Re: RARA-AVIS: Stirring up trouble: Drowning and Connelly

Mario Taboada (matrxtech@sprintmail.com)
Mon, 12 Jan 1998 15:11:10 +0000 First, let me address Doug Levin's comments of Michael Connelly. What I
had said, answering Eddie Duggan's question, was:

<<He is a celebrated author of suspenseful police procedurals (a series
featuring L.A. cop Harry Bosch), the serial-killer novel "The Poet", and
a recent book whose title I forget (I haven't read it). He is one of the
finest and most consistent mystery authors to appear in the past decade
on this side of the Atlantic. My favorite Connelly book is "The Concrete
Blonde" - but all of his books are excellent.>>

The above is, I think, a fair description of this writer's work.
However, I did not say that he is a great writer, and I did not
associate him with the "hardboiled" genre. To my mind, he still lacks an
original voice. His books have strong plots and I find them quite
suspenseful. They are also very well researched. His dialogue and
characterization, however, are only middling, and his books fall
squarely within the police procedural (even in The Poet, in which the
protagonist is a newspaper reporter). There is very little humor in
these stories. Further, the attempt to make Harry Bosch into an
existential hero of independent interest to the stories has not so far
succeeded. I understand that Connelly continued with the series somewhat
reluctantly - well, as reluctantly as one can be when one's pockets are
beginning to show some coin.

An anecdote: immediately after finishing Connelly's "The Poet", I read
for the first time a totally different, much older novel, Joseph
Hansen's "Fadeout". The latter is not only a very fine example of the
P.I. mystery (Brandstetter is, strictly speaking, an insurance
investigator, but he functions as a P.I.), but by contrast made me see
Connelly's book as a somewhat mechanical creation.
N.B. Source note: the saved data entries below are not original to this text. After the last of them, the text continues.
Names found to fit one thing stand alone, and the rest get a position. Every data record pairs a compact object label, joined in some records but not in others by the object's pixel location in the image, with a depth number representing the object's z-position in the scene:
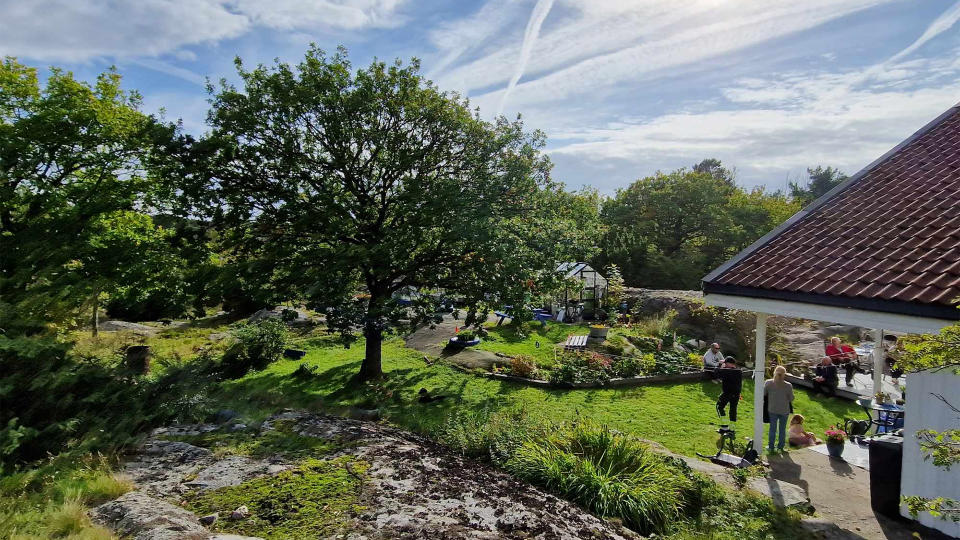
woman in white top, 8.42
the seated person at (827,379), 12.34
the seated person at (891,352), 12.74
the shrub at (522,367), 13.48
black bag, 9.45
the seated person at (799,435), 9.09
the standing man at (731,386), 9.97
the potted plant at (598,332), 16.48
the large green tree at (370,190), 11.02
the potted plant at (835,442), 8.29
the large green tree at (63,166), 8.05
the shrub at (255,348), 14.70
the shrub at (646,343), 16.09
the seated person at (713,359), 13.25
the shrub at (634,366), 13.34
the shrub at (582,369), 12.80
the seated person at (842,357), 13.11
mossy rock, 4.83
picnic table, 15.66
On the other hand, in
Hansen's first novel I could already hear a strong and original
authorial voice.

So, as far as I'm concerned, the jury is still out on Connelly, though I
have a generally favorable impression of him despite the limitations
pointed out above. The man must be doing something right - for my
critical faculties are shut off while I'm reading his suspenseful
tales...

I'll comment on Ross Macdonald in another post.